• [Instructions for the task]
Only a slice of the listing below is wanted. Retype the lines from the one containing "ring mcp: (486, 818)" through the one containing "thumb tip: (658, 326)", exactly, both ends included.

┄┄┄┄┄┄┄┄┄┄

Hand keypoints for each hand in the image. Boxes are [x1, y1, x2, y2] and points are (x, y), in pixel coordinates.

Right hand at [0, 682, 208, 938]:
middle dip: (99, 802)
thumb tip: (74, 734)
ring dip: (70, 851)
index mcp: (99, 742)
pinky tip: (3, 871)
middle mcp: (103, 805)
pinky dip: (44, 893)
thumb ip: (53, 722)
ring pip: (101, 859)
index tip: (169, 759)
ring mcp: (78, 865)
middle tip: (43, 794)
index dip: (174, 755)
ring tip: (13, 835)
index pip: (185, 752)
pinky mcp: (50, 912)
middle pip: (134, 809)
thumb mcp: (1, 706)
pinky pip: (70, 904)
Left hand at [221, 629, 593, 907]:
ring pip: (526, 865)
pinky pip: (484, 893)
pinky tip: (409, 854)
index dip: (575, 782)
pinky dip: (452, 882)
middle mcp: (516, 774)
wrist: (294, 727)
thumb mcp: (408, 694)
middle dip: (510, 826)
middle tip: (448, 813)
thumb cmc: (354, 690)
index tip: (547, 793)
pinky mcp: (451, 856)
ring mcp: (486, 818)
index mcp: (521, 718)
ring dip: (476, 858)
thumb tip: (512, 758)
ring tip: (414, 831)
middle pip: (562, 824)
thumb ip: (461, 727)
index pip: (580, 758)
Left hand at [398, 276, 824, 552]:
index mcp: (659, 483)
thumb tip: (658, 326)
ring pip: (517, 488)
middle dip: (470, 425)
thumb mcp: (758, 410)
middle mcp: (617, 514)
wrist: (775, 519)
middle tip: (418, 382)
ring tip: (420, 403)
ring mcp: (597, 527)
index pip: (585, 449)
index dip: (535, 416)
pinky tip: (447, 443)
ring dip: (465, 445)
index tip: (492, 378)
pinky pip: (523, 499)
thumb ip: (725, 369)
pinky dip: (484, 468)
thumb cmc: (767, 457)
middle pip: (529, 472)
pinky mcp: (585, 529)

┄┄┄┄┄┄┄┄┄┄

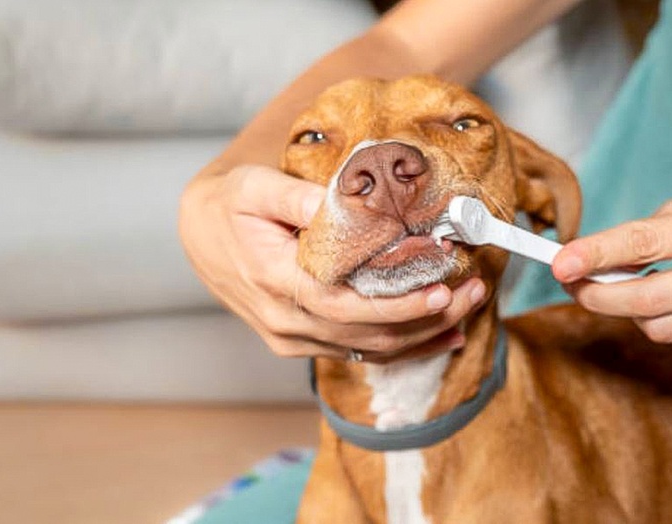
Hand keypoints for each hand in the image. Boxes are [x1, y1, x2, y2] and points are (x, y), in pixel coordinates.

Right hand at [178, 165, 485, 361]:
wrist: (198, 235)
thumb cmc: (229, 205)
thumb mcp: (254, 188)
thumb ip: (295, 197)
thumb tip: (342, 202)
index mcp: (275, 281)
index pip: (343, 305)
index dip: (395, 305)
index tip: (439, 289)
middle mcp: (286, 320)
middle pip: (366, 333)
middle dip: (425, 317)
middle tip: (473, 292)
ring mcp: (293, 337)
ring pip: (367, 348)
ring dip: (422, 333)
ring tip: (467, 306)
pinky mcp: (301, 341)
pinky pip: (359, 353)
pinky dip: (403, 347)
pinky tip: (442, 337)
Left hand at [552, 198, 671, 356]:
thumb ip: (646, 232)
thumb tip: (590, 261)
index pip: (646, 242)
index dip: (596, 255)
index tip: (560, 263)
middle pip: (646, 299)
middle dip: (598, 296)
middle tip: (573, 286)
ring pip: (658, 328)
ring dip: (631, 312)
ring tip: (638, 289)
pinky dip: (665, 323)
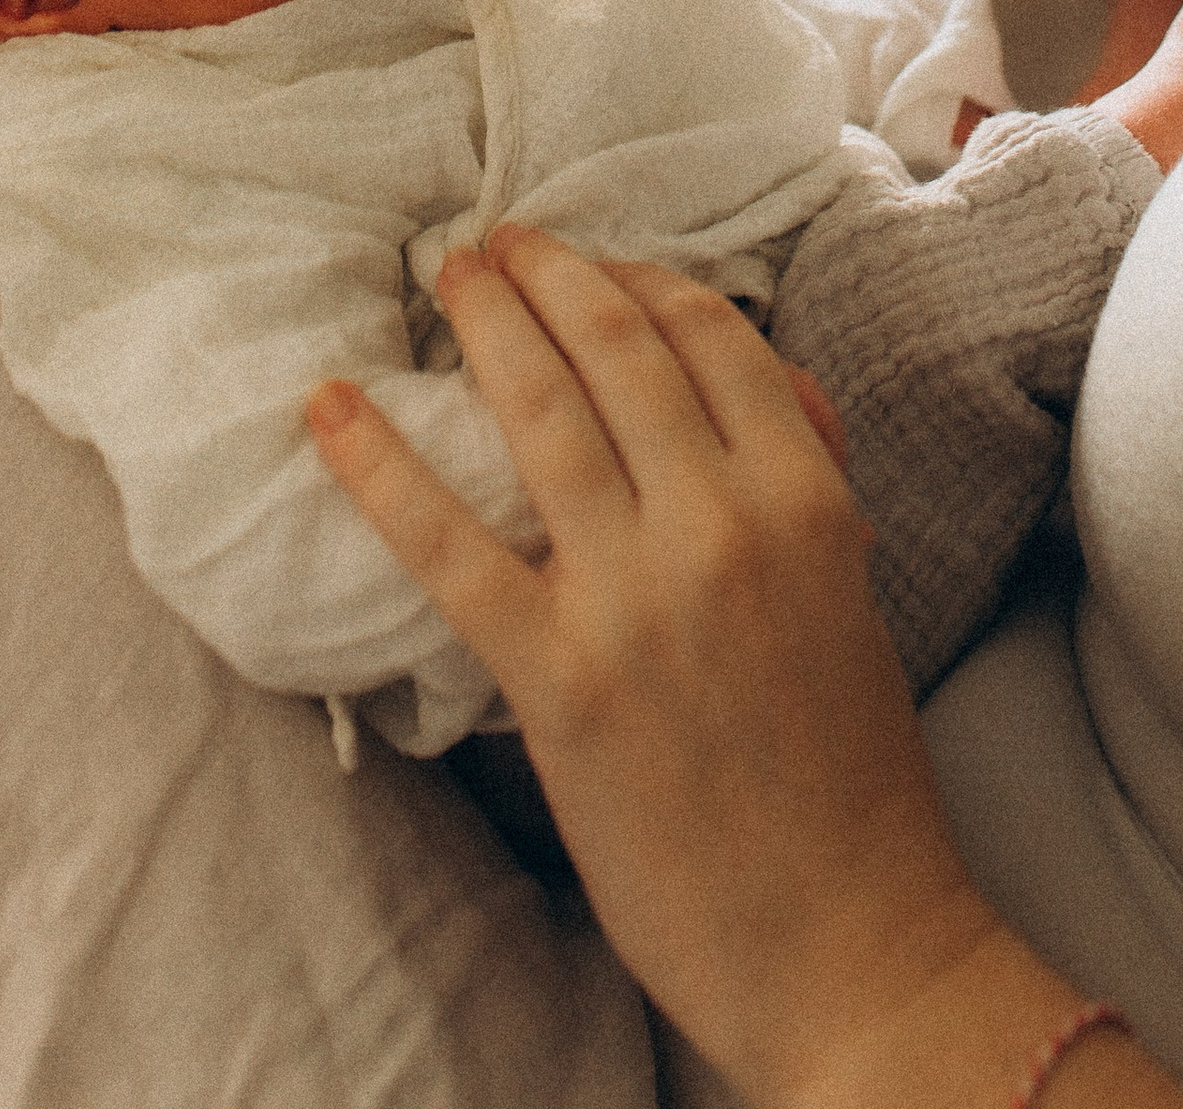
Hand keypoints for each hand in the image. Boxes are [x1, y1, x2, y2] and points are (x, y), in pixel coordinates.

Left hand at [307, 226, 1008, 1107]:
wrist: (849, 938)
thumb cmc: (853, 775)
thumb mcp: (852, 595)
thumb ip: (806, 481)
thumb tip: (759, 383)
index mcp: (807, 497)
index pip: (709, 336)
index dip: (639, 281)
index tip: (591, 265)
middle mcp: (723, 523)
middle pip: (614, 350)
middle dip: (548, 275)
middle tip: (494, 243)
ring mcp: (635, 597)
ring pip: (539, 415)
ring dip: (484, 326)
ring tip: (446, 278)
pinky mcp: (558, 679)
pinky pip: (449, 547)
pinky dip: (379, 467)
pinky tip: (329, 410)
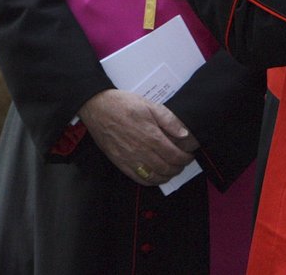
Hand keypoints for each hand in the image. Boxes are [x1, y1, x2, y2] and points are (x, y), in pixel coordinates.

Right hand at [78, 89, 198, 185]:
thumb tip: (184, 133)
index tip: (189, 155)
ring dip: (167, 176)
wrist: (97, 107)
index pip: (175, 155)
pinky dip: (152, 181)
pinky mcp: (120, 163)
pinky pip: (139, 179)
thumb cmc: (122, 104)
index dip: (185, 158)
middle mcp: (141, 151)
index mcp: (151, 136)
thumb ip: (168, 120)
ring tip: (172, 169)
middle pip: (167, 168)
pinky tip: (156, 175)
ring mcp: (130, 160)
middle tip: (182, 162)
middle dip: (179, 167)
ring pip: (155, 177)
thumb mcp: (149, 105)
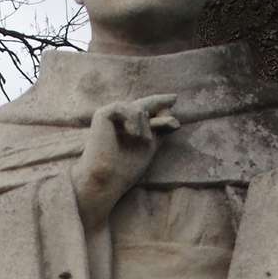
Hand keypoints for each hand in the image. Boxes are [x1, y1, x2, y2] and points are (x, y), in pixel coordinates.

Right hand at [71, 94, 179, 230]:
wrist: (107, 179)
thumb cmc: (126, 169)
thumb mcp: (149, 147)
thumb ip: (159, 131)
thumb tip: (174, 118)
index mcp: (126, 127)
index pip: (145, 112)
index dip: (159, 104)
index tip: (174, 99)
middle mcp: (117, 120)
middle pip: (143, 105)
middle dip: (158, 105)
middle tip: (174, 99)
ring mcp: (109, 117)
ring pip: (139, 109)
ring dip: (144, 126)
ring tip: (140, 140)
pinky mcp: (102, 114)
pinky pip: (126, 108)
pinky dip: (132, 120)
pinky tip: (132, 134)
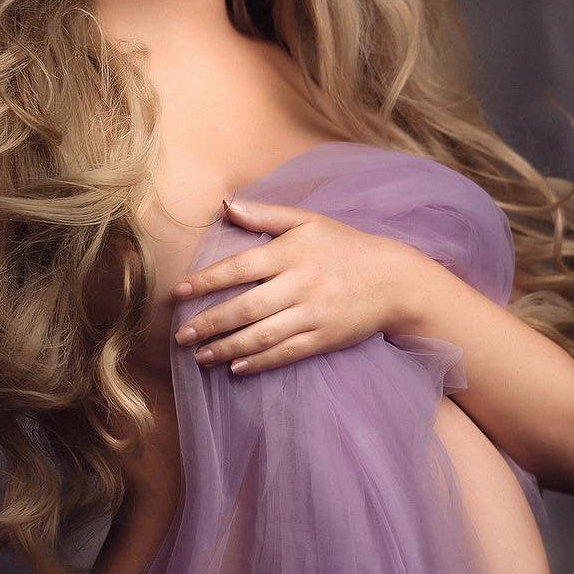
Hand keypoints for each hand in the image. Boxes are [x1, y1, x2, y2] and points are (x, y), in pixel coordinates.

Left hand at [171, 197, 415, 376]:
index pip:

┄┄┄┄┄┄┄┄┄┄

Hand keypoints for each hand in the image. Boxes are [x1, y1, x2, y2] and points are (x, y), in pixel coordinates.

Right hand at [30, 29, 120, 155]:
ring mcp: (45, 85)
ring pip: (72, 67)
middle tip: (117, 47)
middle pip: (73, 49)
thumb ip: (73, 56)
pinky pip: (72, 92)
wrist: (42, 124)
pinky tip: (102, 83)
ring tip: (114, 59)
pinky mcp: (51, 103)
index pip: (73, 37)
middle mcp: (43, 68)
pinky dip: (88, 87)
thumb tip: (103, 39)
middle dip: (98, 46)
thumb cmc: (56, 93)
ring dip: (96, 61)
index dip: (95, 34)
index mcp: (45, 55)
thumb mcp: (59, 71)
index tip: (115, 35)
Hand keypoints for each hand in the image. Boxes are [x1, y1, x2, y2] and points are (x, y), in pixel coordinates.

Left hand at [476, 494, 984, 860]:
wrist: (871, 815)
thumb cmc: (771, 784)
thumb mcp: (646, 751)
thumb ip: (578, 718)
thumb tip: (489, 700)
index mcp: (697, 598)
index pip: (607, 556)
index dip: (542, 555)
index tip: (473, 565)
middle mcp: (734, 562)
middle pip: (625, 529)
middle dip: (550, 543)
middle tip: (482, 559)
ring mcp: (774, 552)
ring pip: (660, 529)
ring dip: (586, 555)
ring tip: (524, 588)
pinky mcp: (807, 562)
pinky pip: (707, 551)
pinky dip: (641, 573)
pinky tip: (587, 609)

┄┄┄┄┄┄┄┄┄┄

• [Solution for this exercise]
ring mcp: (486, 818)
index mcp: (521, 718)
ring dip: (476, 858)
thumb tip: (512, 758)
ring tip: (414, 831)
middle pip: (562, 824)
thumb ip: (461, 727)
index pip: (580, 758)
Left hand at [398, 276, 824, 552]:
index mcp: (659, 483)
thumb tip: (658, 326)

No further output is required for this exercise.